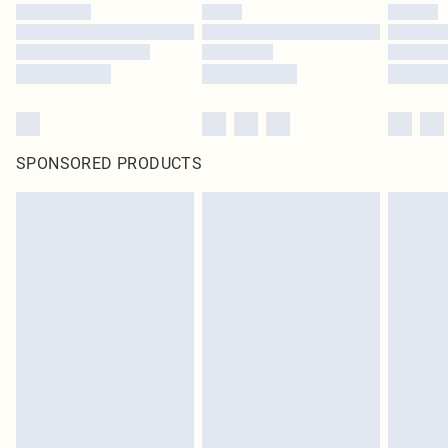
SPONSORED PRODUCTS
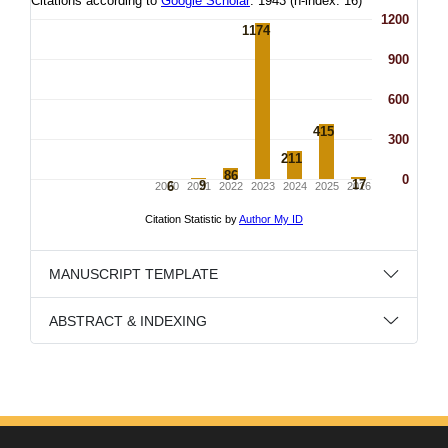
MANUSCRIPT TEMPLATE
ABSTRACT & INDEXING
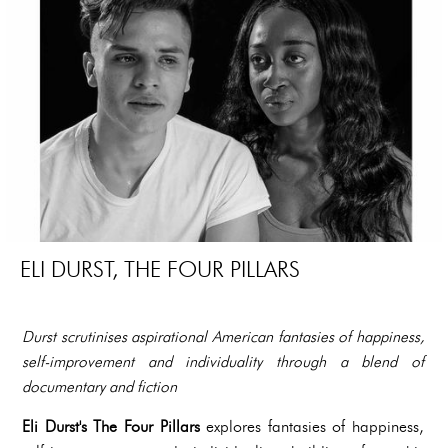
ELI DURST, THE FOUR PILLARS
Durst scrutinises aspirational American fantasies of happiness,
self-improvement and individuality through a blend of
documentary and fiction
Eli Durst's The Four Pillars
explores fantasies of happiness,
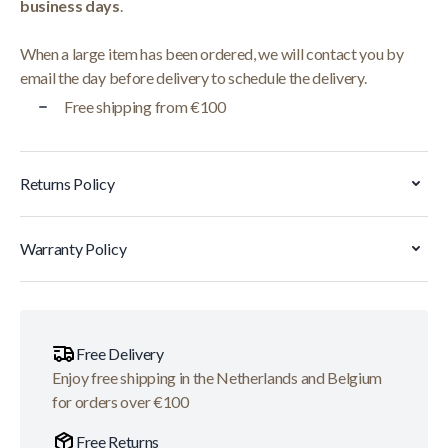
business days
.
When a large item has been ordered, we will contact you by
email the day before delivery to schedule the delivery.
Free shipping from €100
Returns Policy
Warranty Policy
Free Delivery
Enjoy free shipping in the Netherlands and Belgium
for orders over €100
Free Returns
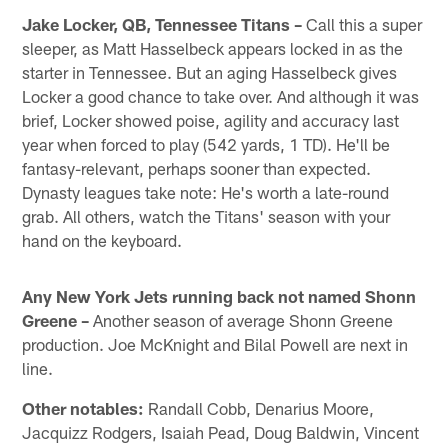
Jake Locker, QB, Tennessee Titans –
Call this a super
sleeper, as Matt Hasselbeck appears locked in as the
starter in Tennessee. But an aging Hasselbeck gives
Locker a good chance to take over. And although it was
brief, Locker showed poise, agility and accuracy last
year when forced to play (542 yards, 1 TD). He'll be
fantasy-relevant, perhaps sooner than expected.
Dynasty leagues take note: He's worth a late-round
grab. All others, watch the Titans' season with your
hand on the keyboard.
Any New York Jets running back not named Shonn
Greene –
Another season of average Shonn Greene
production. Joe McKnight and Bilal Powell are next in
line.
Other notables:
Randall Cobb, Denarius Moore,
Jacquizz Rodgers, Isaiah Pead, Doug Baldwin, Vincent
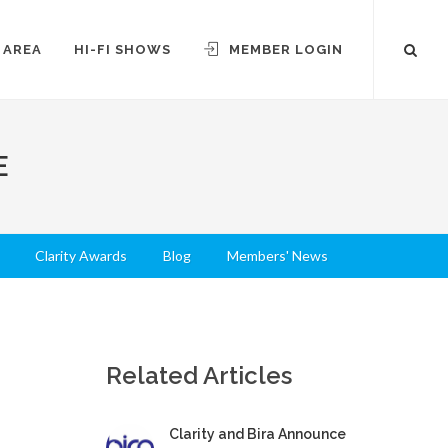
 AREA
HI-FI SHOWS
MEMBER LOGIN
E
Clarity Awards
Blog
Members' News
Related Articles
Clarity and Bira Announce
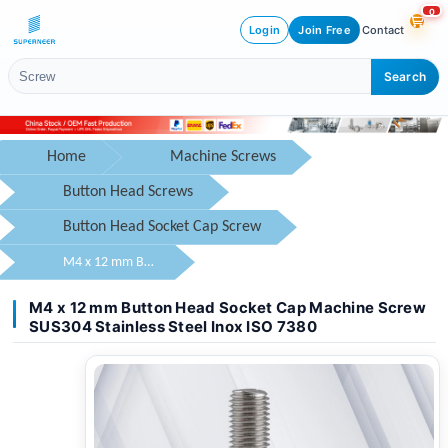
0
Login
Join Free
Contact
Search
Home
Machine Screws
Button Head Screws
Button Head Socket Cap Screw
M4 x 12 mm Button Head Socket Cap Machine Screw SUS304 Stainless Steel Inox ISO 7380
M4 x 12 mm Button Head Socket Cap Machine Screw
SUS304 Stainless Steel Inox ISO 7380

■ ■ ■ ■ ■ ■ ■

:: ABOUT THIS TASK ::
Reproduce the text of every row above verbatim, leaving the pictures out of your answer.

:: ANSWER FOR THIS EXERCISE ::
SPONSORED PRODUCTS
MANUSCRIPT TEMPLATE
ABSTRACT & INDEXING
ELI DURST, THE FOUR PILLARS
Durst scrutinises aspirational American fantasies of happiness,
self-improvement and individuality through a blend of
documentary and fiction
Eli Durst's The Four Pillars
explores fantasies of happiness,
business days
.
When a large item has been ordered, we will contact you by
email the day before delivery to schedule the delivery.
Free shipping from €100
Returns Policy
Warranty Policy
Free Delivery
Enjoy free shipping in the Netherlands and Belgium
for orders over €100
Free Returns
Jake Locker, QB, Tennessee Titans –
Call this a super
sleeper, as Matt Hasselbeck appears locked in as the
starter in Tennessee. But an aging Hasselbeck gives
Locker a good chance to take over. And although it was
brief, Locker showed poise, agility and accuracy last
year when forced to play (542 yards, 1 TD). He'll be
fantasy-relevant, perhaps sooner than expected.
Dynasty leagues take note: He's worth a late-round
grab. All others, watch the Titans' season with your
hand on the keyboard.
Any New York Jets running back not named Shonn
Greene –
Another season of average Shonn Greene
production. Joe McKnight and Bilal Powell are next in
line.
Other notables:
Randall Cobb, Denarius Moore,
Jacquizz Rodgers, Isaiah Pead, Doug Baldwin, Vincent
 AREA
HI-FI SHOWS
MEMBER LOGIN
E
Clarity Awards
Blog
Members' News
Related Articles
Clarity and Bira Announce
0
Login
Join Free
Contact
Search
Home
Machine Screws
Button Head Screws
Button Head Socket Cap Screw
M4 x 12 mm Button Head Socket Cap Machine Screw SUS304 Stainless Steel Inox ISO 7380
M4 x 12 mm Button Head Socket Cap Machine Screw
SUS304 Stainless Steel Inox ISO 7380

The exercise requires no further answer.